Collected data
►

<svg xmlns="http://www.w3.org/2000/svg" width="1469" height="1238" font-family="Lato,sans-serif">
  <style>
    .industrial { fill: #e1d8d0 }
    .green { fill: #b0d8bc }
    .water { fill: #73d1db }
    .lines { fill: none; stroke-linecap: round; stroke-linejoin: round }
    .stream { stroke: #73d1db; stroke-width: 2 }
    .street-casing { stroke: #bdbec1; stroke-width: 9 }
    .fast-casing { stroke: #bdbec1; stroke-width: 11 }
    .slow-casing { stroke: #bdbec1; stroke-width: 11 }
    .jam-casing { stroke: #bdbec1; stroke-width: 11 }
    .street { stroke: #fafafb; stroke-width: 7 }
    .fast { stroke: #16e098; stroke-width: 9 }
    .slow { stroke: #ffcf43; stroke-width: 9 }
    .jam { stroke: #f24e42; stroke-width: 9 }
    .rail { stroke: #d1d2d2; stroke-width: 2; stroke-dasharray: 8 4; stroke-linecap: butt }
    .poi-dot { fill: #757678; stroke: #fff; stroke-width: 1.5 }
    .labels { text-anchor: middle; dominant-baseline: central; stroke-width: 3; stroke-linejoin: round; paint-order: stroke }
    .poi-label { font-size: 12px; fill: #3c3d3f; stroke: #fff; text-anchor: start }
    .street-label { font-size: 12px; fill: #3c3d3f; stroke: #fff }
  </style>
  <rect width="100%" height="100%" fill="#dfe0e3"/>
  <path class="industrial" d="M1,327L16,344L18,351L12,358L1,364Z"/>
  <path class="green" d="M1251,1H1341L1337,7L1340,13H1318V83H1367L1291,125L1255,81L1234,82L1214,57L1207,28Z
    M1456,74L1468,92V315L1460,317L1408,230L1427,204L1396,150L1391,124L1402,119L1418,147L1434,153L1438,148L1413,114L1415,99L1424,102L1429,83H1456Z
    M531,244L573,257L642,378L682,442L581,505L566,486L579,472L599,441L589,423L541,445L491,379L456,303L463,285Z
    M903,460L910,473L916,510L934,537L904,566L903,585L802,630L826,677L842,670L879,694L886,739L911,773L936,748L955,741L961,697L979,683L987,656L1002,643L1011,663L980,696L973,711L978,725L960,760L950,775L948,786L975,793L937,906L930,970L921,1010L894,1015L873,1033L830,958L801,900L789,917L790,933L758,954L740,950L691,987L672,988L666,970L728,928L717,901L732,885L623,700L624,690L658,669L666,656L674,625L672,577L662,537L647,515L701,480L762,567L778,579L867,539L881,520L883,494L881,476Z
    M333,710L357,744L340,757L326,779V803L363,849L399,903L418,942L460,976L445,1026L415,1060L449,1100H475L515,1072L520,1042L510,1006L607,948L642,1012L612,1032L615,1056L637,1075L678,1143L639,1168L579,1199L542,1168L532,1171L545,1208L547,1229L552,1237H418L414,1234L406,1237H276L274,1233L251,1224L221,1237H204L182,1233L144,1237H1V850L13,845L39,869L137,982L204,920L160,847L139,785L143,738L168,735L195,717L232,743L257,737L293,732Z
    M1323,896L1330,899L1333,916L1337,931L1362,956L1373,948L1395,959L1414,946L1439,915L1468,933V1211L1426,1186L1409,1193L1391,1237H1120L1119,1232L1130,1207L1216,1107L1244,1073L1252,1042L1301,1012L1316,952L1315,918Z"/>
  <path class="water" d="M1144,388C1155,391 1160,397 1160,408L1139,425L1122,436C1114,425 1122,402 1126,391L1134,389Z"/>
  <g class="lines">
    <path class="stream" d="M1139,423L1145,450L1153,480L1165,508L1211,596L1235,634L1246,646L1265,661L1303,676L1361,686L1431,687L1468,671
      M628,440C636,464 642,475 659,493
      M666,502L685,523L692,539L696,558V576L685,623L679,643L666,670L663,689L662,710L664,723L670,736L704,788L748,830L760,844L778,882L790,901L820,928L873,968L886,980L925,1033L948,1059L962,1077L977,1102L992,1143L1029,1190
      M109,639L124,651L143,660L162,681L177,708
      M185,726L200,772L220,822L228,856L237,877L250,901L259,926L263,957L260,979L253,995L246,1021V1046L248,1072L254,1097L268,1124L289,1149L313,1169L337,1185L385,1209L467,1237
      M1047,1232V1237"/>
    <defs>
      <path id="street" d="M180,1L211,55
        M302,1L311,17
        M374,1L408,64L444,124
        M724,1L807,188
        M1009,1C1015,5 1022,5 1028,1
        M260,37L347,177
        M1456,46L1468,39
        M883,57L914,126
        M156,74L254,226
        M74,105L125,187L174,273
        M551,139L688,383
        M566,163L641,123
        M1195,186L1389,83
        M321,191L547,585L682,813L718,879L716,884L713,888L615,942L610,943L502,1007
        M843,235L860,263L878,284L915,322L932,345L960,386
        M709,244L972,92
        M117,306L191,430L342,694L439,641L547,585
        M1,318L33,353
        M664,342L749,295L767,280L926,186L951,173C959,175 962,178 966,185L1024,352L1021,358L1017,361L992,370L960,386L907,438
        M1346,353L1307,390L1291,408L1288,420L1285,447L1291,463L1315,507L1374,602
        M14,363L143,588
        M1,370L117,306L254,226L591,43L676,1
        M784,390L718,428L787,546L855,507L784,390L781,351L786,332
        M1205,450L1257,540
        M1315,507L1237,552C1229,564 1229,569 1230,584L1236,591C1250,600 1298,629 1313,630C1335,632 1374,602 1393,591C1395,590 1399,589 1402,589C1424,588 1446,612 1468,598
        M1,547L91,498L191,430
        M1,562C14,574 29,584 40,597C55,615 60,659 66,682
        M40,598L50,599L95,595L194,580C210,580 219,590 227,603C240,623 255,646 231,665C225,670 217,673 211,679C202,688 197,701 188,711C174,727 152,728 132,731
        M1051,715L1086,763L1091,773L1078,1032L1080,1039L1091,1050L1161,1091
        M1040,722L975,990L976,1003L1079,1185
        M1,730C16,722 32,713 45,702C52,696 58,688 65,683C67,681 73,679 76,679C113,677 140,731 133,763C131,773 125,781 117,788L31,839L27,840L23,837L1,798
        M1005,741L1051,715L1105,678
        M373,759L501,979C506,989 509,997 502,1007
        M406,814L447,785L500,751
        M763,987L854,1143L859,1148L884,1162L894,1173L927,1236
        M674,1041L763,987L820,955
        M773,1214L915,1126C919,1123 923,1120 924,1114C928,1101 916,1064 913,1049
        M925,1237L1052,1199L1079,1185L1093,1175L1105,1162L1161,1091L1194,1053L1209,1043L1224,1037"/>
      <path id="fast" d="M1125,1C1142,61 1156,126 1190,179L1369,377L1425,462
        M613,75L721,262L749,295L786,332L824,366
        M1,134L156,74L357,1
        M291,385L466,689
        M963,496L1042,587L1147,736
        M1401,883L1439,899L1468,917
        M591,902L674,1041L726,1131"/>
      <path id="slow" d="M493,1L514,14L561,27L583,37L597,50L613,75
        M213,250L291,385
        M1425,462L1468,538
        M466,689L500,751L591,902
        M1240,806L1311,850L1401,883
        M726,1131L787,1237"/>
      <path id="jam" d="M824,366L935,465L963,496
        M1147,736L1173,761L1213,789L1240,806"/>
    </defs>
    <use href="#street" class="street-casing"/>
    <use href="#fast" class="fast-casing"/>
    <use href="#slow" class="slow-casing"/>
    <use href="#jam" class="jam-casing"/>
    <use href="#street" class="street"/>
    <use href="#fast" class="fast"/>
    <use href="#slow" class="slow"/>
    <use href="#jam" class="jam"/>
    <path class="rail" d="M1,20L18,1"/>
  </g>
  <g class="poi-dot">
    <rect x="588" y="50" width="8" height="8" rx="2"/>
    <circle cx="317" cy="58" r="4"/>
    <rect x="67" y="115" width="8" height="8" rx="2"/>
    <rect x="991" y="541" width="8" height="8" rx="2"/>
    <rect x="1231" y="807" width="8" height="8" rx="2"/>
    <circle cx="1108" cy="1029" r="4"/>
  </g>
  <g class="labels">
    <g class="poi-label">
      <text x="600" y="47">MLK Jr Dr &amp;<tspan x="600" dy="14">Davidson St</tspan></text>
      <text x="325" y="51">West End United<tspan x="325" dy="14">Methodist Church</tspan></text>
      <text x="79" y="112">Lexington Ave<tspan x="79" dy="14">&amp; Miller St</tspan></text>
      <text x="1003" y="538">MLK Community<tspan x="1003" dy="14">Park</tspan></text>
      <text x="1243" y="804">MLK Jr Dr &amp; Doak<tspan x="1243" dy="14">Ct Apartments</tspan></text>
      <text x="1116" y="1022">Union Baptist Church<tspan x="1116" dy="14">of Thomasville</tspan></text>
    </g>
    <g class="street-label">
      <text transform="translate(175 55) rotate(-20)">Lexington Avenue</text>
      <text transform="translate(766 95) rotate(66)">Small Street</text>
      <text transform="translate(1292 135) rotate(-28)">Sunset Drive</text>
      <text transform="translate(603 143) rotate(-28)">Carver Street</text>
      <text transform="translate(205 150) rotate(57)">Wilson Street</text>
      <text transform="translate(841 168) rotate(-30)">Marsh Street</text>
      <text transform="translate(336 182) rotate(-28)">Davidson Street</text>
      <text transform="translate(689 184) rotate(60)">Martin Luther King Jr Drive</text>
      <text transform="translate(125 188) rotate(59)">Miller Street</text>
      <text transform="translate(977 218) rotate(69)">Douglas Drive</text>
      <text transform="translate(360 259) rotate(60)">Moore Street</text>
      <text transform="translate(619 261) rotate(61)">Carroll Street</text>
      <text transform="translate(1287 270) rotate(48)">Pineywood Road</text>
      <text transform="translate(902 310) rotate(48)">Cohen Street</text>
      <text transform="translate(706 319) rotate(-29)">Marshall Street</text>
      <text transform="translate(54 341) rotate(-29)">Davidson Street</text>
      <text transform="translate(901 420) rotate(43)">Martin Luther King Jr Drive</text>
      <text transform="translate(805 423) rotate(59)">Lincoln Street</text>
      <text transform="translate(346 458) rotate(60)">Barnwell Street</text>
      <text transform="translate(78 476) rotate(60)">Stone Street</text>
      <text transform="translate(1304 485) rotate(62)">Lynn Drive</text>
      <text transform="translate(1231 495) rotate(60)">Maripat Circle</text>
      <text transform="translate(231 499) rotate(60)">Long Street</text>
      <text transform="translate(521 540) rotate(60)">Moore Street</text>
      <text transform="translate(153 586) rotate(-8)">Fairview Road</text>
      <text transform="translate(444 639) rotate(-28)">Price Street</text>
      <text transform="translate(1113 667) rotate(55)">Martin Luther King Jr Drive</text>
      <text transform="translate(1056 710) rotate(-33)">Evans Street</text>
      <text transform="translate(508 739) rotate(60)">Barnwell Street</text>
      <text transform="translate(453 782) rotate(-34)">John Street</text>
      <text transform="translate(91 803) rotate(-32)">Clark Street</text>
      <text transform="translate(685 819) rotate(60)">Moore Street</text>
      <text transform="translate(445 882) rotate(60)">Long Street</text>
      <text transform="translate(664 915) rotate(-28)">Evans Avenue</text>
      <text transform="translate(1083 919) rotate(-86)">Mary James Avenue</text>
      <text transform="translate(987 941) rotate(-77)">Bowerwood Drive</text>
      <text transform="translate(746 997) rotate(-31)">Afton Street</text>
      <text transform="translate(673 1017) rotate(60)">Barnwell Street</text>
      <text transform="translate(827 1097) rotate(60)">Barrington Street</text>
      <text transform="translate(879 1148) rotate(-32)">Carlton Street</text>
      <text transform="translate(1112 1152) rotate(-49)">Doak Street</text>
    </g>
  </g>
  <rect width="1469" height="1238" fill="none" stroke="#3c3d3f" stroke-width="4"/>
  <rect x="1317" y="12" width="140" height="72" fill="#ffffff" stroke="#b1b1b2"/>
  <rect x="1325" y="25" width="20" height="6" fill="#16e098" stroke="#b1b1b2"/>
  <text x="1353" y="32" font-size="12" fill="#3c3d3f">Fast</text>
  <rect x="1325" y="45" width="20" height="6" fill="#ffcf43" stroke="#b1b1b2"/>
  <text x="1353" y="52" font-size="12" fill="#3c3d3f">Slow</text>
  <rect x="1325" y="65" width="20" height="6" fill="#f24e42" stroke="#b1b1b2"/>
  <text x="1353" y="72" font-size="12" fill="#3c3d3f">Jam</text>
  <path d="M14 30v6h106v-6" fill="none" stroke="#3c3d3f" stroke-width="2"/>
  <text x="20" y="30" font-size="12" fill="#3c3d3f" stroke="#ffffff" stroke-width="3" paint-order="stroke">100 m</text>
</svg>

◄

• **EXERCISE OBJECTIVE**
If a line in the entries above holds the word "lines", count it; then report the total alone.

• **RESPONSE AREA**
2